Since you pale as a German-speaking audience with envy. In 1604 we not only did not have a parliament, but also no Germany. And so we miss the opportunity in 2019 in the Bundestag or in the Nationalrat precedents from the 17th Century to strive. By the way, the President of Parliament agreed with the objection and suspended the vote. Theresa May can now understand the frustration of King James I through the parliament.
That's not much to do with the Brexit, but because this Brexit mess makes no sense, it's also much better used as an opportunity to study Britain's history. This is what the historian Ralf Grabuschnig thought and published a final book Brexit, which looks at the eventful history of Britain and Europe and tries to classify Brexit historically.
As you would expect from the story of such a historic country, there is not much new under the sun. (If only the sun is shining in the UK) Grabuschnig traces the great lines of the past two millennia. It begins with the Roman conquest of the island and thus the first contact of the British with a European great power, which tried to enforce the same regulations and guidelines in Oxfordshire and Sussex as in Rome or Brussels. In a kind of referendum, the British put an end to this in 410. On the other hand, there were always profound links between the continent and the British Isles, from simple peoples to royal houses.

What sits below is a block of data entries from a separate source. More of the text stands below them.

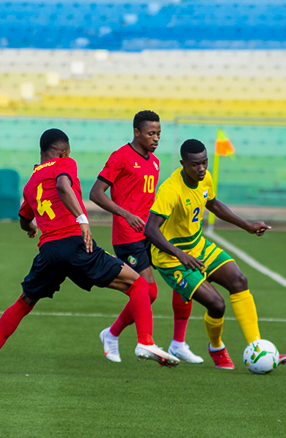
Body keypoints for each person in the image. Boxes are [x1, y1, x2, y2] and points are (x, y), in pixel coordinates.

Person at [0, 128, 180, 373]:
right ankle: (145, 342)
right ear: (62, 152)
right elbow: (63, 185)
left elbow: (24, 219)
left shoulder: (30, 184)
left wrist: (31, 229)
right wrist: (82, 218)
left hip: (48, 252)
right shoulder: (64, 163)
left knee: (24, 302)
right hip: (75, 245)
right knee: (140, 286)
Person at [144, 139, 286, 370]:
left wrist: (247, 225)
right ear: (183, 163)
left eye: (204, 163)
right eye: (195, 164)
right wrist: (180, 255)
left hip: (198, 246)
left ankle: (257, 348)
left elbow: (212, 204)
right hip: (172, 259)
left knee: (239, 280)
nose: (201, 168)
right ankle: (217, 349)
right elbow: (150, 230)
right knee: (216, 304)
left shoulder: (205, 177)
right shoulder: (170, 190)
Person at [90, 110, 203, 364]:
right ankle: (143, 342)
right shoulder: (120, 157)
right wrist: (124, 213)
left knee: (154, 291)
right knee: (147, 290)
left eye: (159, 134)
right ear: (136, 132)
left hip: (149, 235)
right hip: (127, 235)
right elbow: (96, 193)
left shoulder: (154, 161)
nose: (156, 138)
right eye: (151, 133)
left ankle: (115, 335)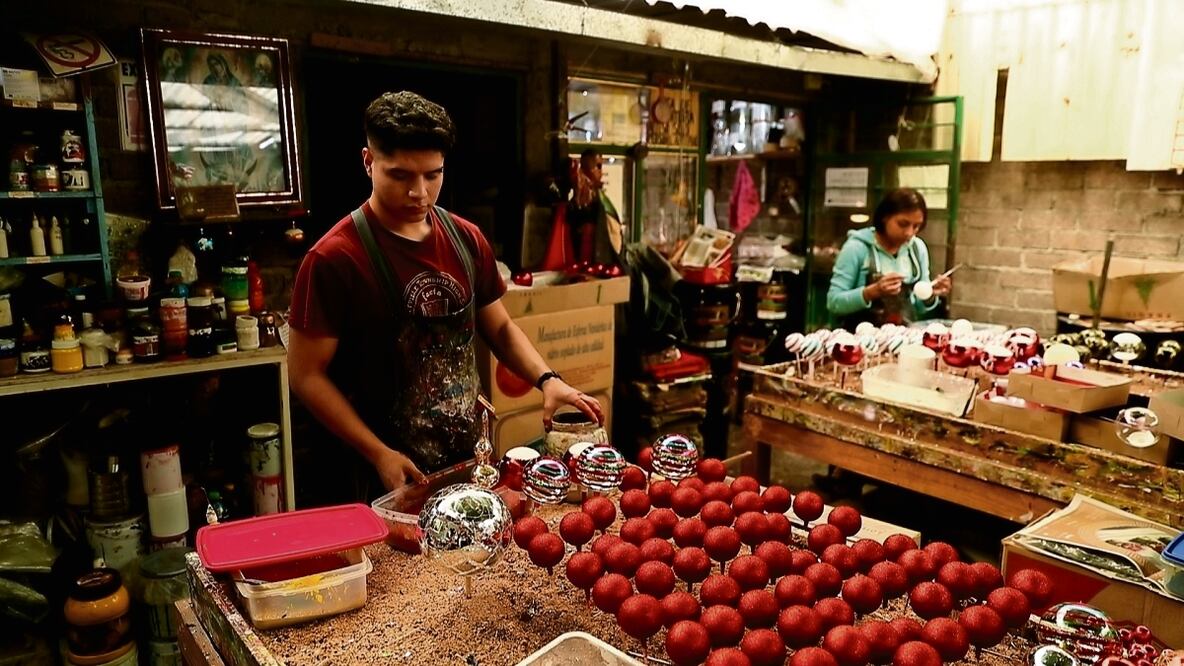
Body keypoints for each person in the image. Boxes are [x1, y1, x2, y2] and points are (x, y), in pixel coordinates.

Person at [289, 91, 602, 496]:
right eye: (400, 175)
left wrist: (546, 379)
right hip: (381, 474)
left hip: (468, 461)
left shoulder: (466, 240)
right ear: (368, 162)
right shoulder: (333, 259)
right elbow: (305, 375)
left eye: (432, 175)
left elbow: (501, 327)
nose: (419, 192)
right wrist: (378, 453)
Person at [826, 188, 951, 328]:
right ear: (885, 217)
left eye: (916, 226)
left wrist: (930, 293)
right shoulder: (857, 248)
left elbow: (920, 307)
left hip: (902, 336)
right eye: (903, 224)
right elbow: (834, 302)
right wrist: (871, 292)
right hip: (859, 338)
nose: (909, 233)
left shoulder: (917, 249)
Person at [567, 148, 623, 265]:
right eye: (598, 166)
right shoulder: (585, 195)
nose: (601, 172)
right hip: (602, 255)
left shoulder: (596, 195)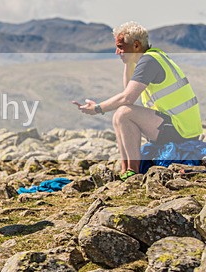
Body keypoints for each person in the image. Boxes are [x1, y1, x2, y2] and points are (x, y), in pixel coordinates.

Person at [77, 21, 201, 180]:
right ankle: (125, 169)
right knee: (118, 116)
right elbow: (128, 91)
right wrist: (128, 63)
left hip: (182, 129)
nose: (117, 52)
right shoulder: (150, 58)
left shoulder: (149, 61)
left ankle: (133, 172)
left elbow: (127, 98)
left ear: (136, 45)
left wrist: (97, 108)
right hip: (178, 126)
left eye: (121, 47)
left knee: (123, 114)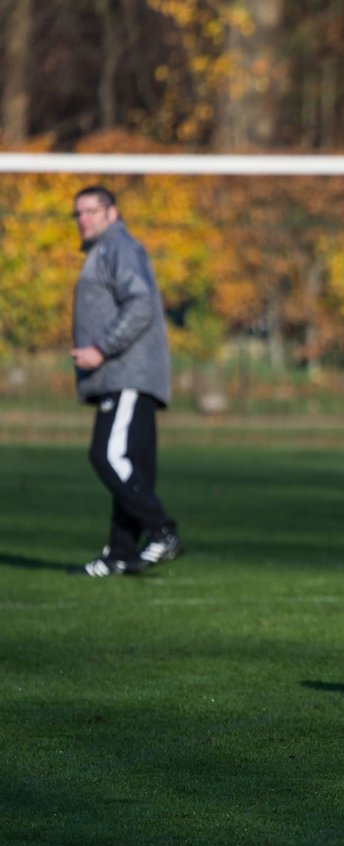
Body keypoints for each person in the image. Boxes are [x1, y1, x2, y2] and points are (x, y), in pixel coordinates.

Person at [68, 185, 184, 577]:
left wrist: (101, 348)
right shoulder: (104, 250)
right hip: (125, 376)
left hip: (127, 374)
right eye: (78, 213)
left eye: (91, 211)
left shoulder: (117, 247)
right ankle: (119, 553)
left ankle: (162, 531)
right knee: (135, 466)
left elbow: (141, 305)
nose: (83, 219)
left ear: (112, 213)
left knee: (107, 455)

And there were Brexits again and again, for example when Henry VIII declared himself independent in 1534 by the Roman Catholic Church. By the way, the Anglican Church still understands and understands itself as a Catholic, not a Protestant, Church, which is perhaps a good example of the schizophrenia of leaving the EU but still wanting to be in the single market.
Grabuschnig is not only recognizable as anglophile (you could almost scold him for a Briton, if you did not have a certain feeling for this funny country), but also tried to smash the myth of dry and boring science of history. As on his blog, Grabuschnig tells loose and fast, more interested in stories and contexts than in data and pedigrees, which often make other works on British history quite dry.
Only in the assessment of the current situation, I would not be as calm as the author ("the Brexit should not play so times"). Although England and the United Kingdom and Europe have repeatedly moved towards and away from each other, we have never been so closely linked economically and legally as now in the EU. And the current chaos on the British side is not less frightening in that England has already withdrawn from the European continent after the Hundred Years War.
I wish, Ralf Grabuschnig keeps right, if he hopes that this new English departure from Europe will not last. But by then much will be destroyed, in the UK's relationship with the European Union (even the first accession attempt in the 1960s did not work), in terms of country proportions and, most haughtyly overlooked by most British postcolonial, relative to Ireland.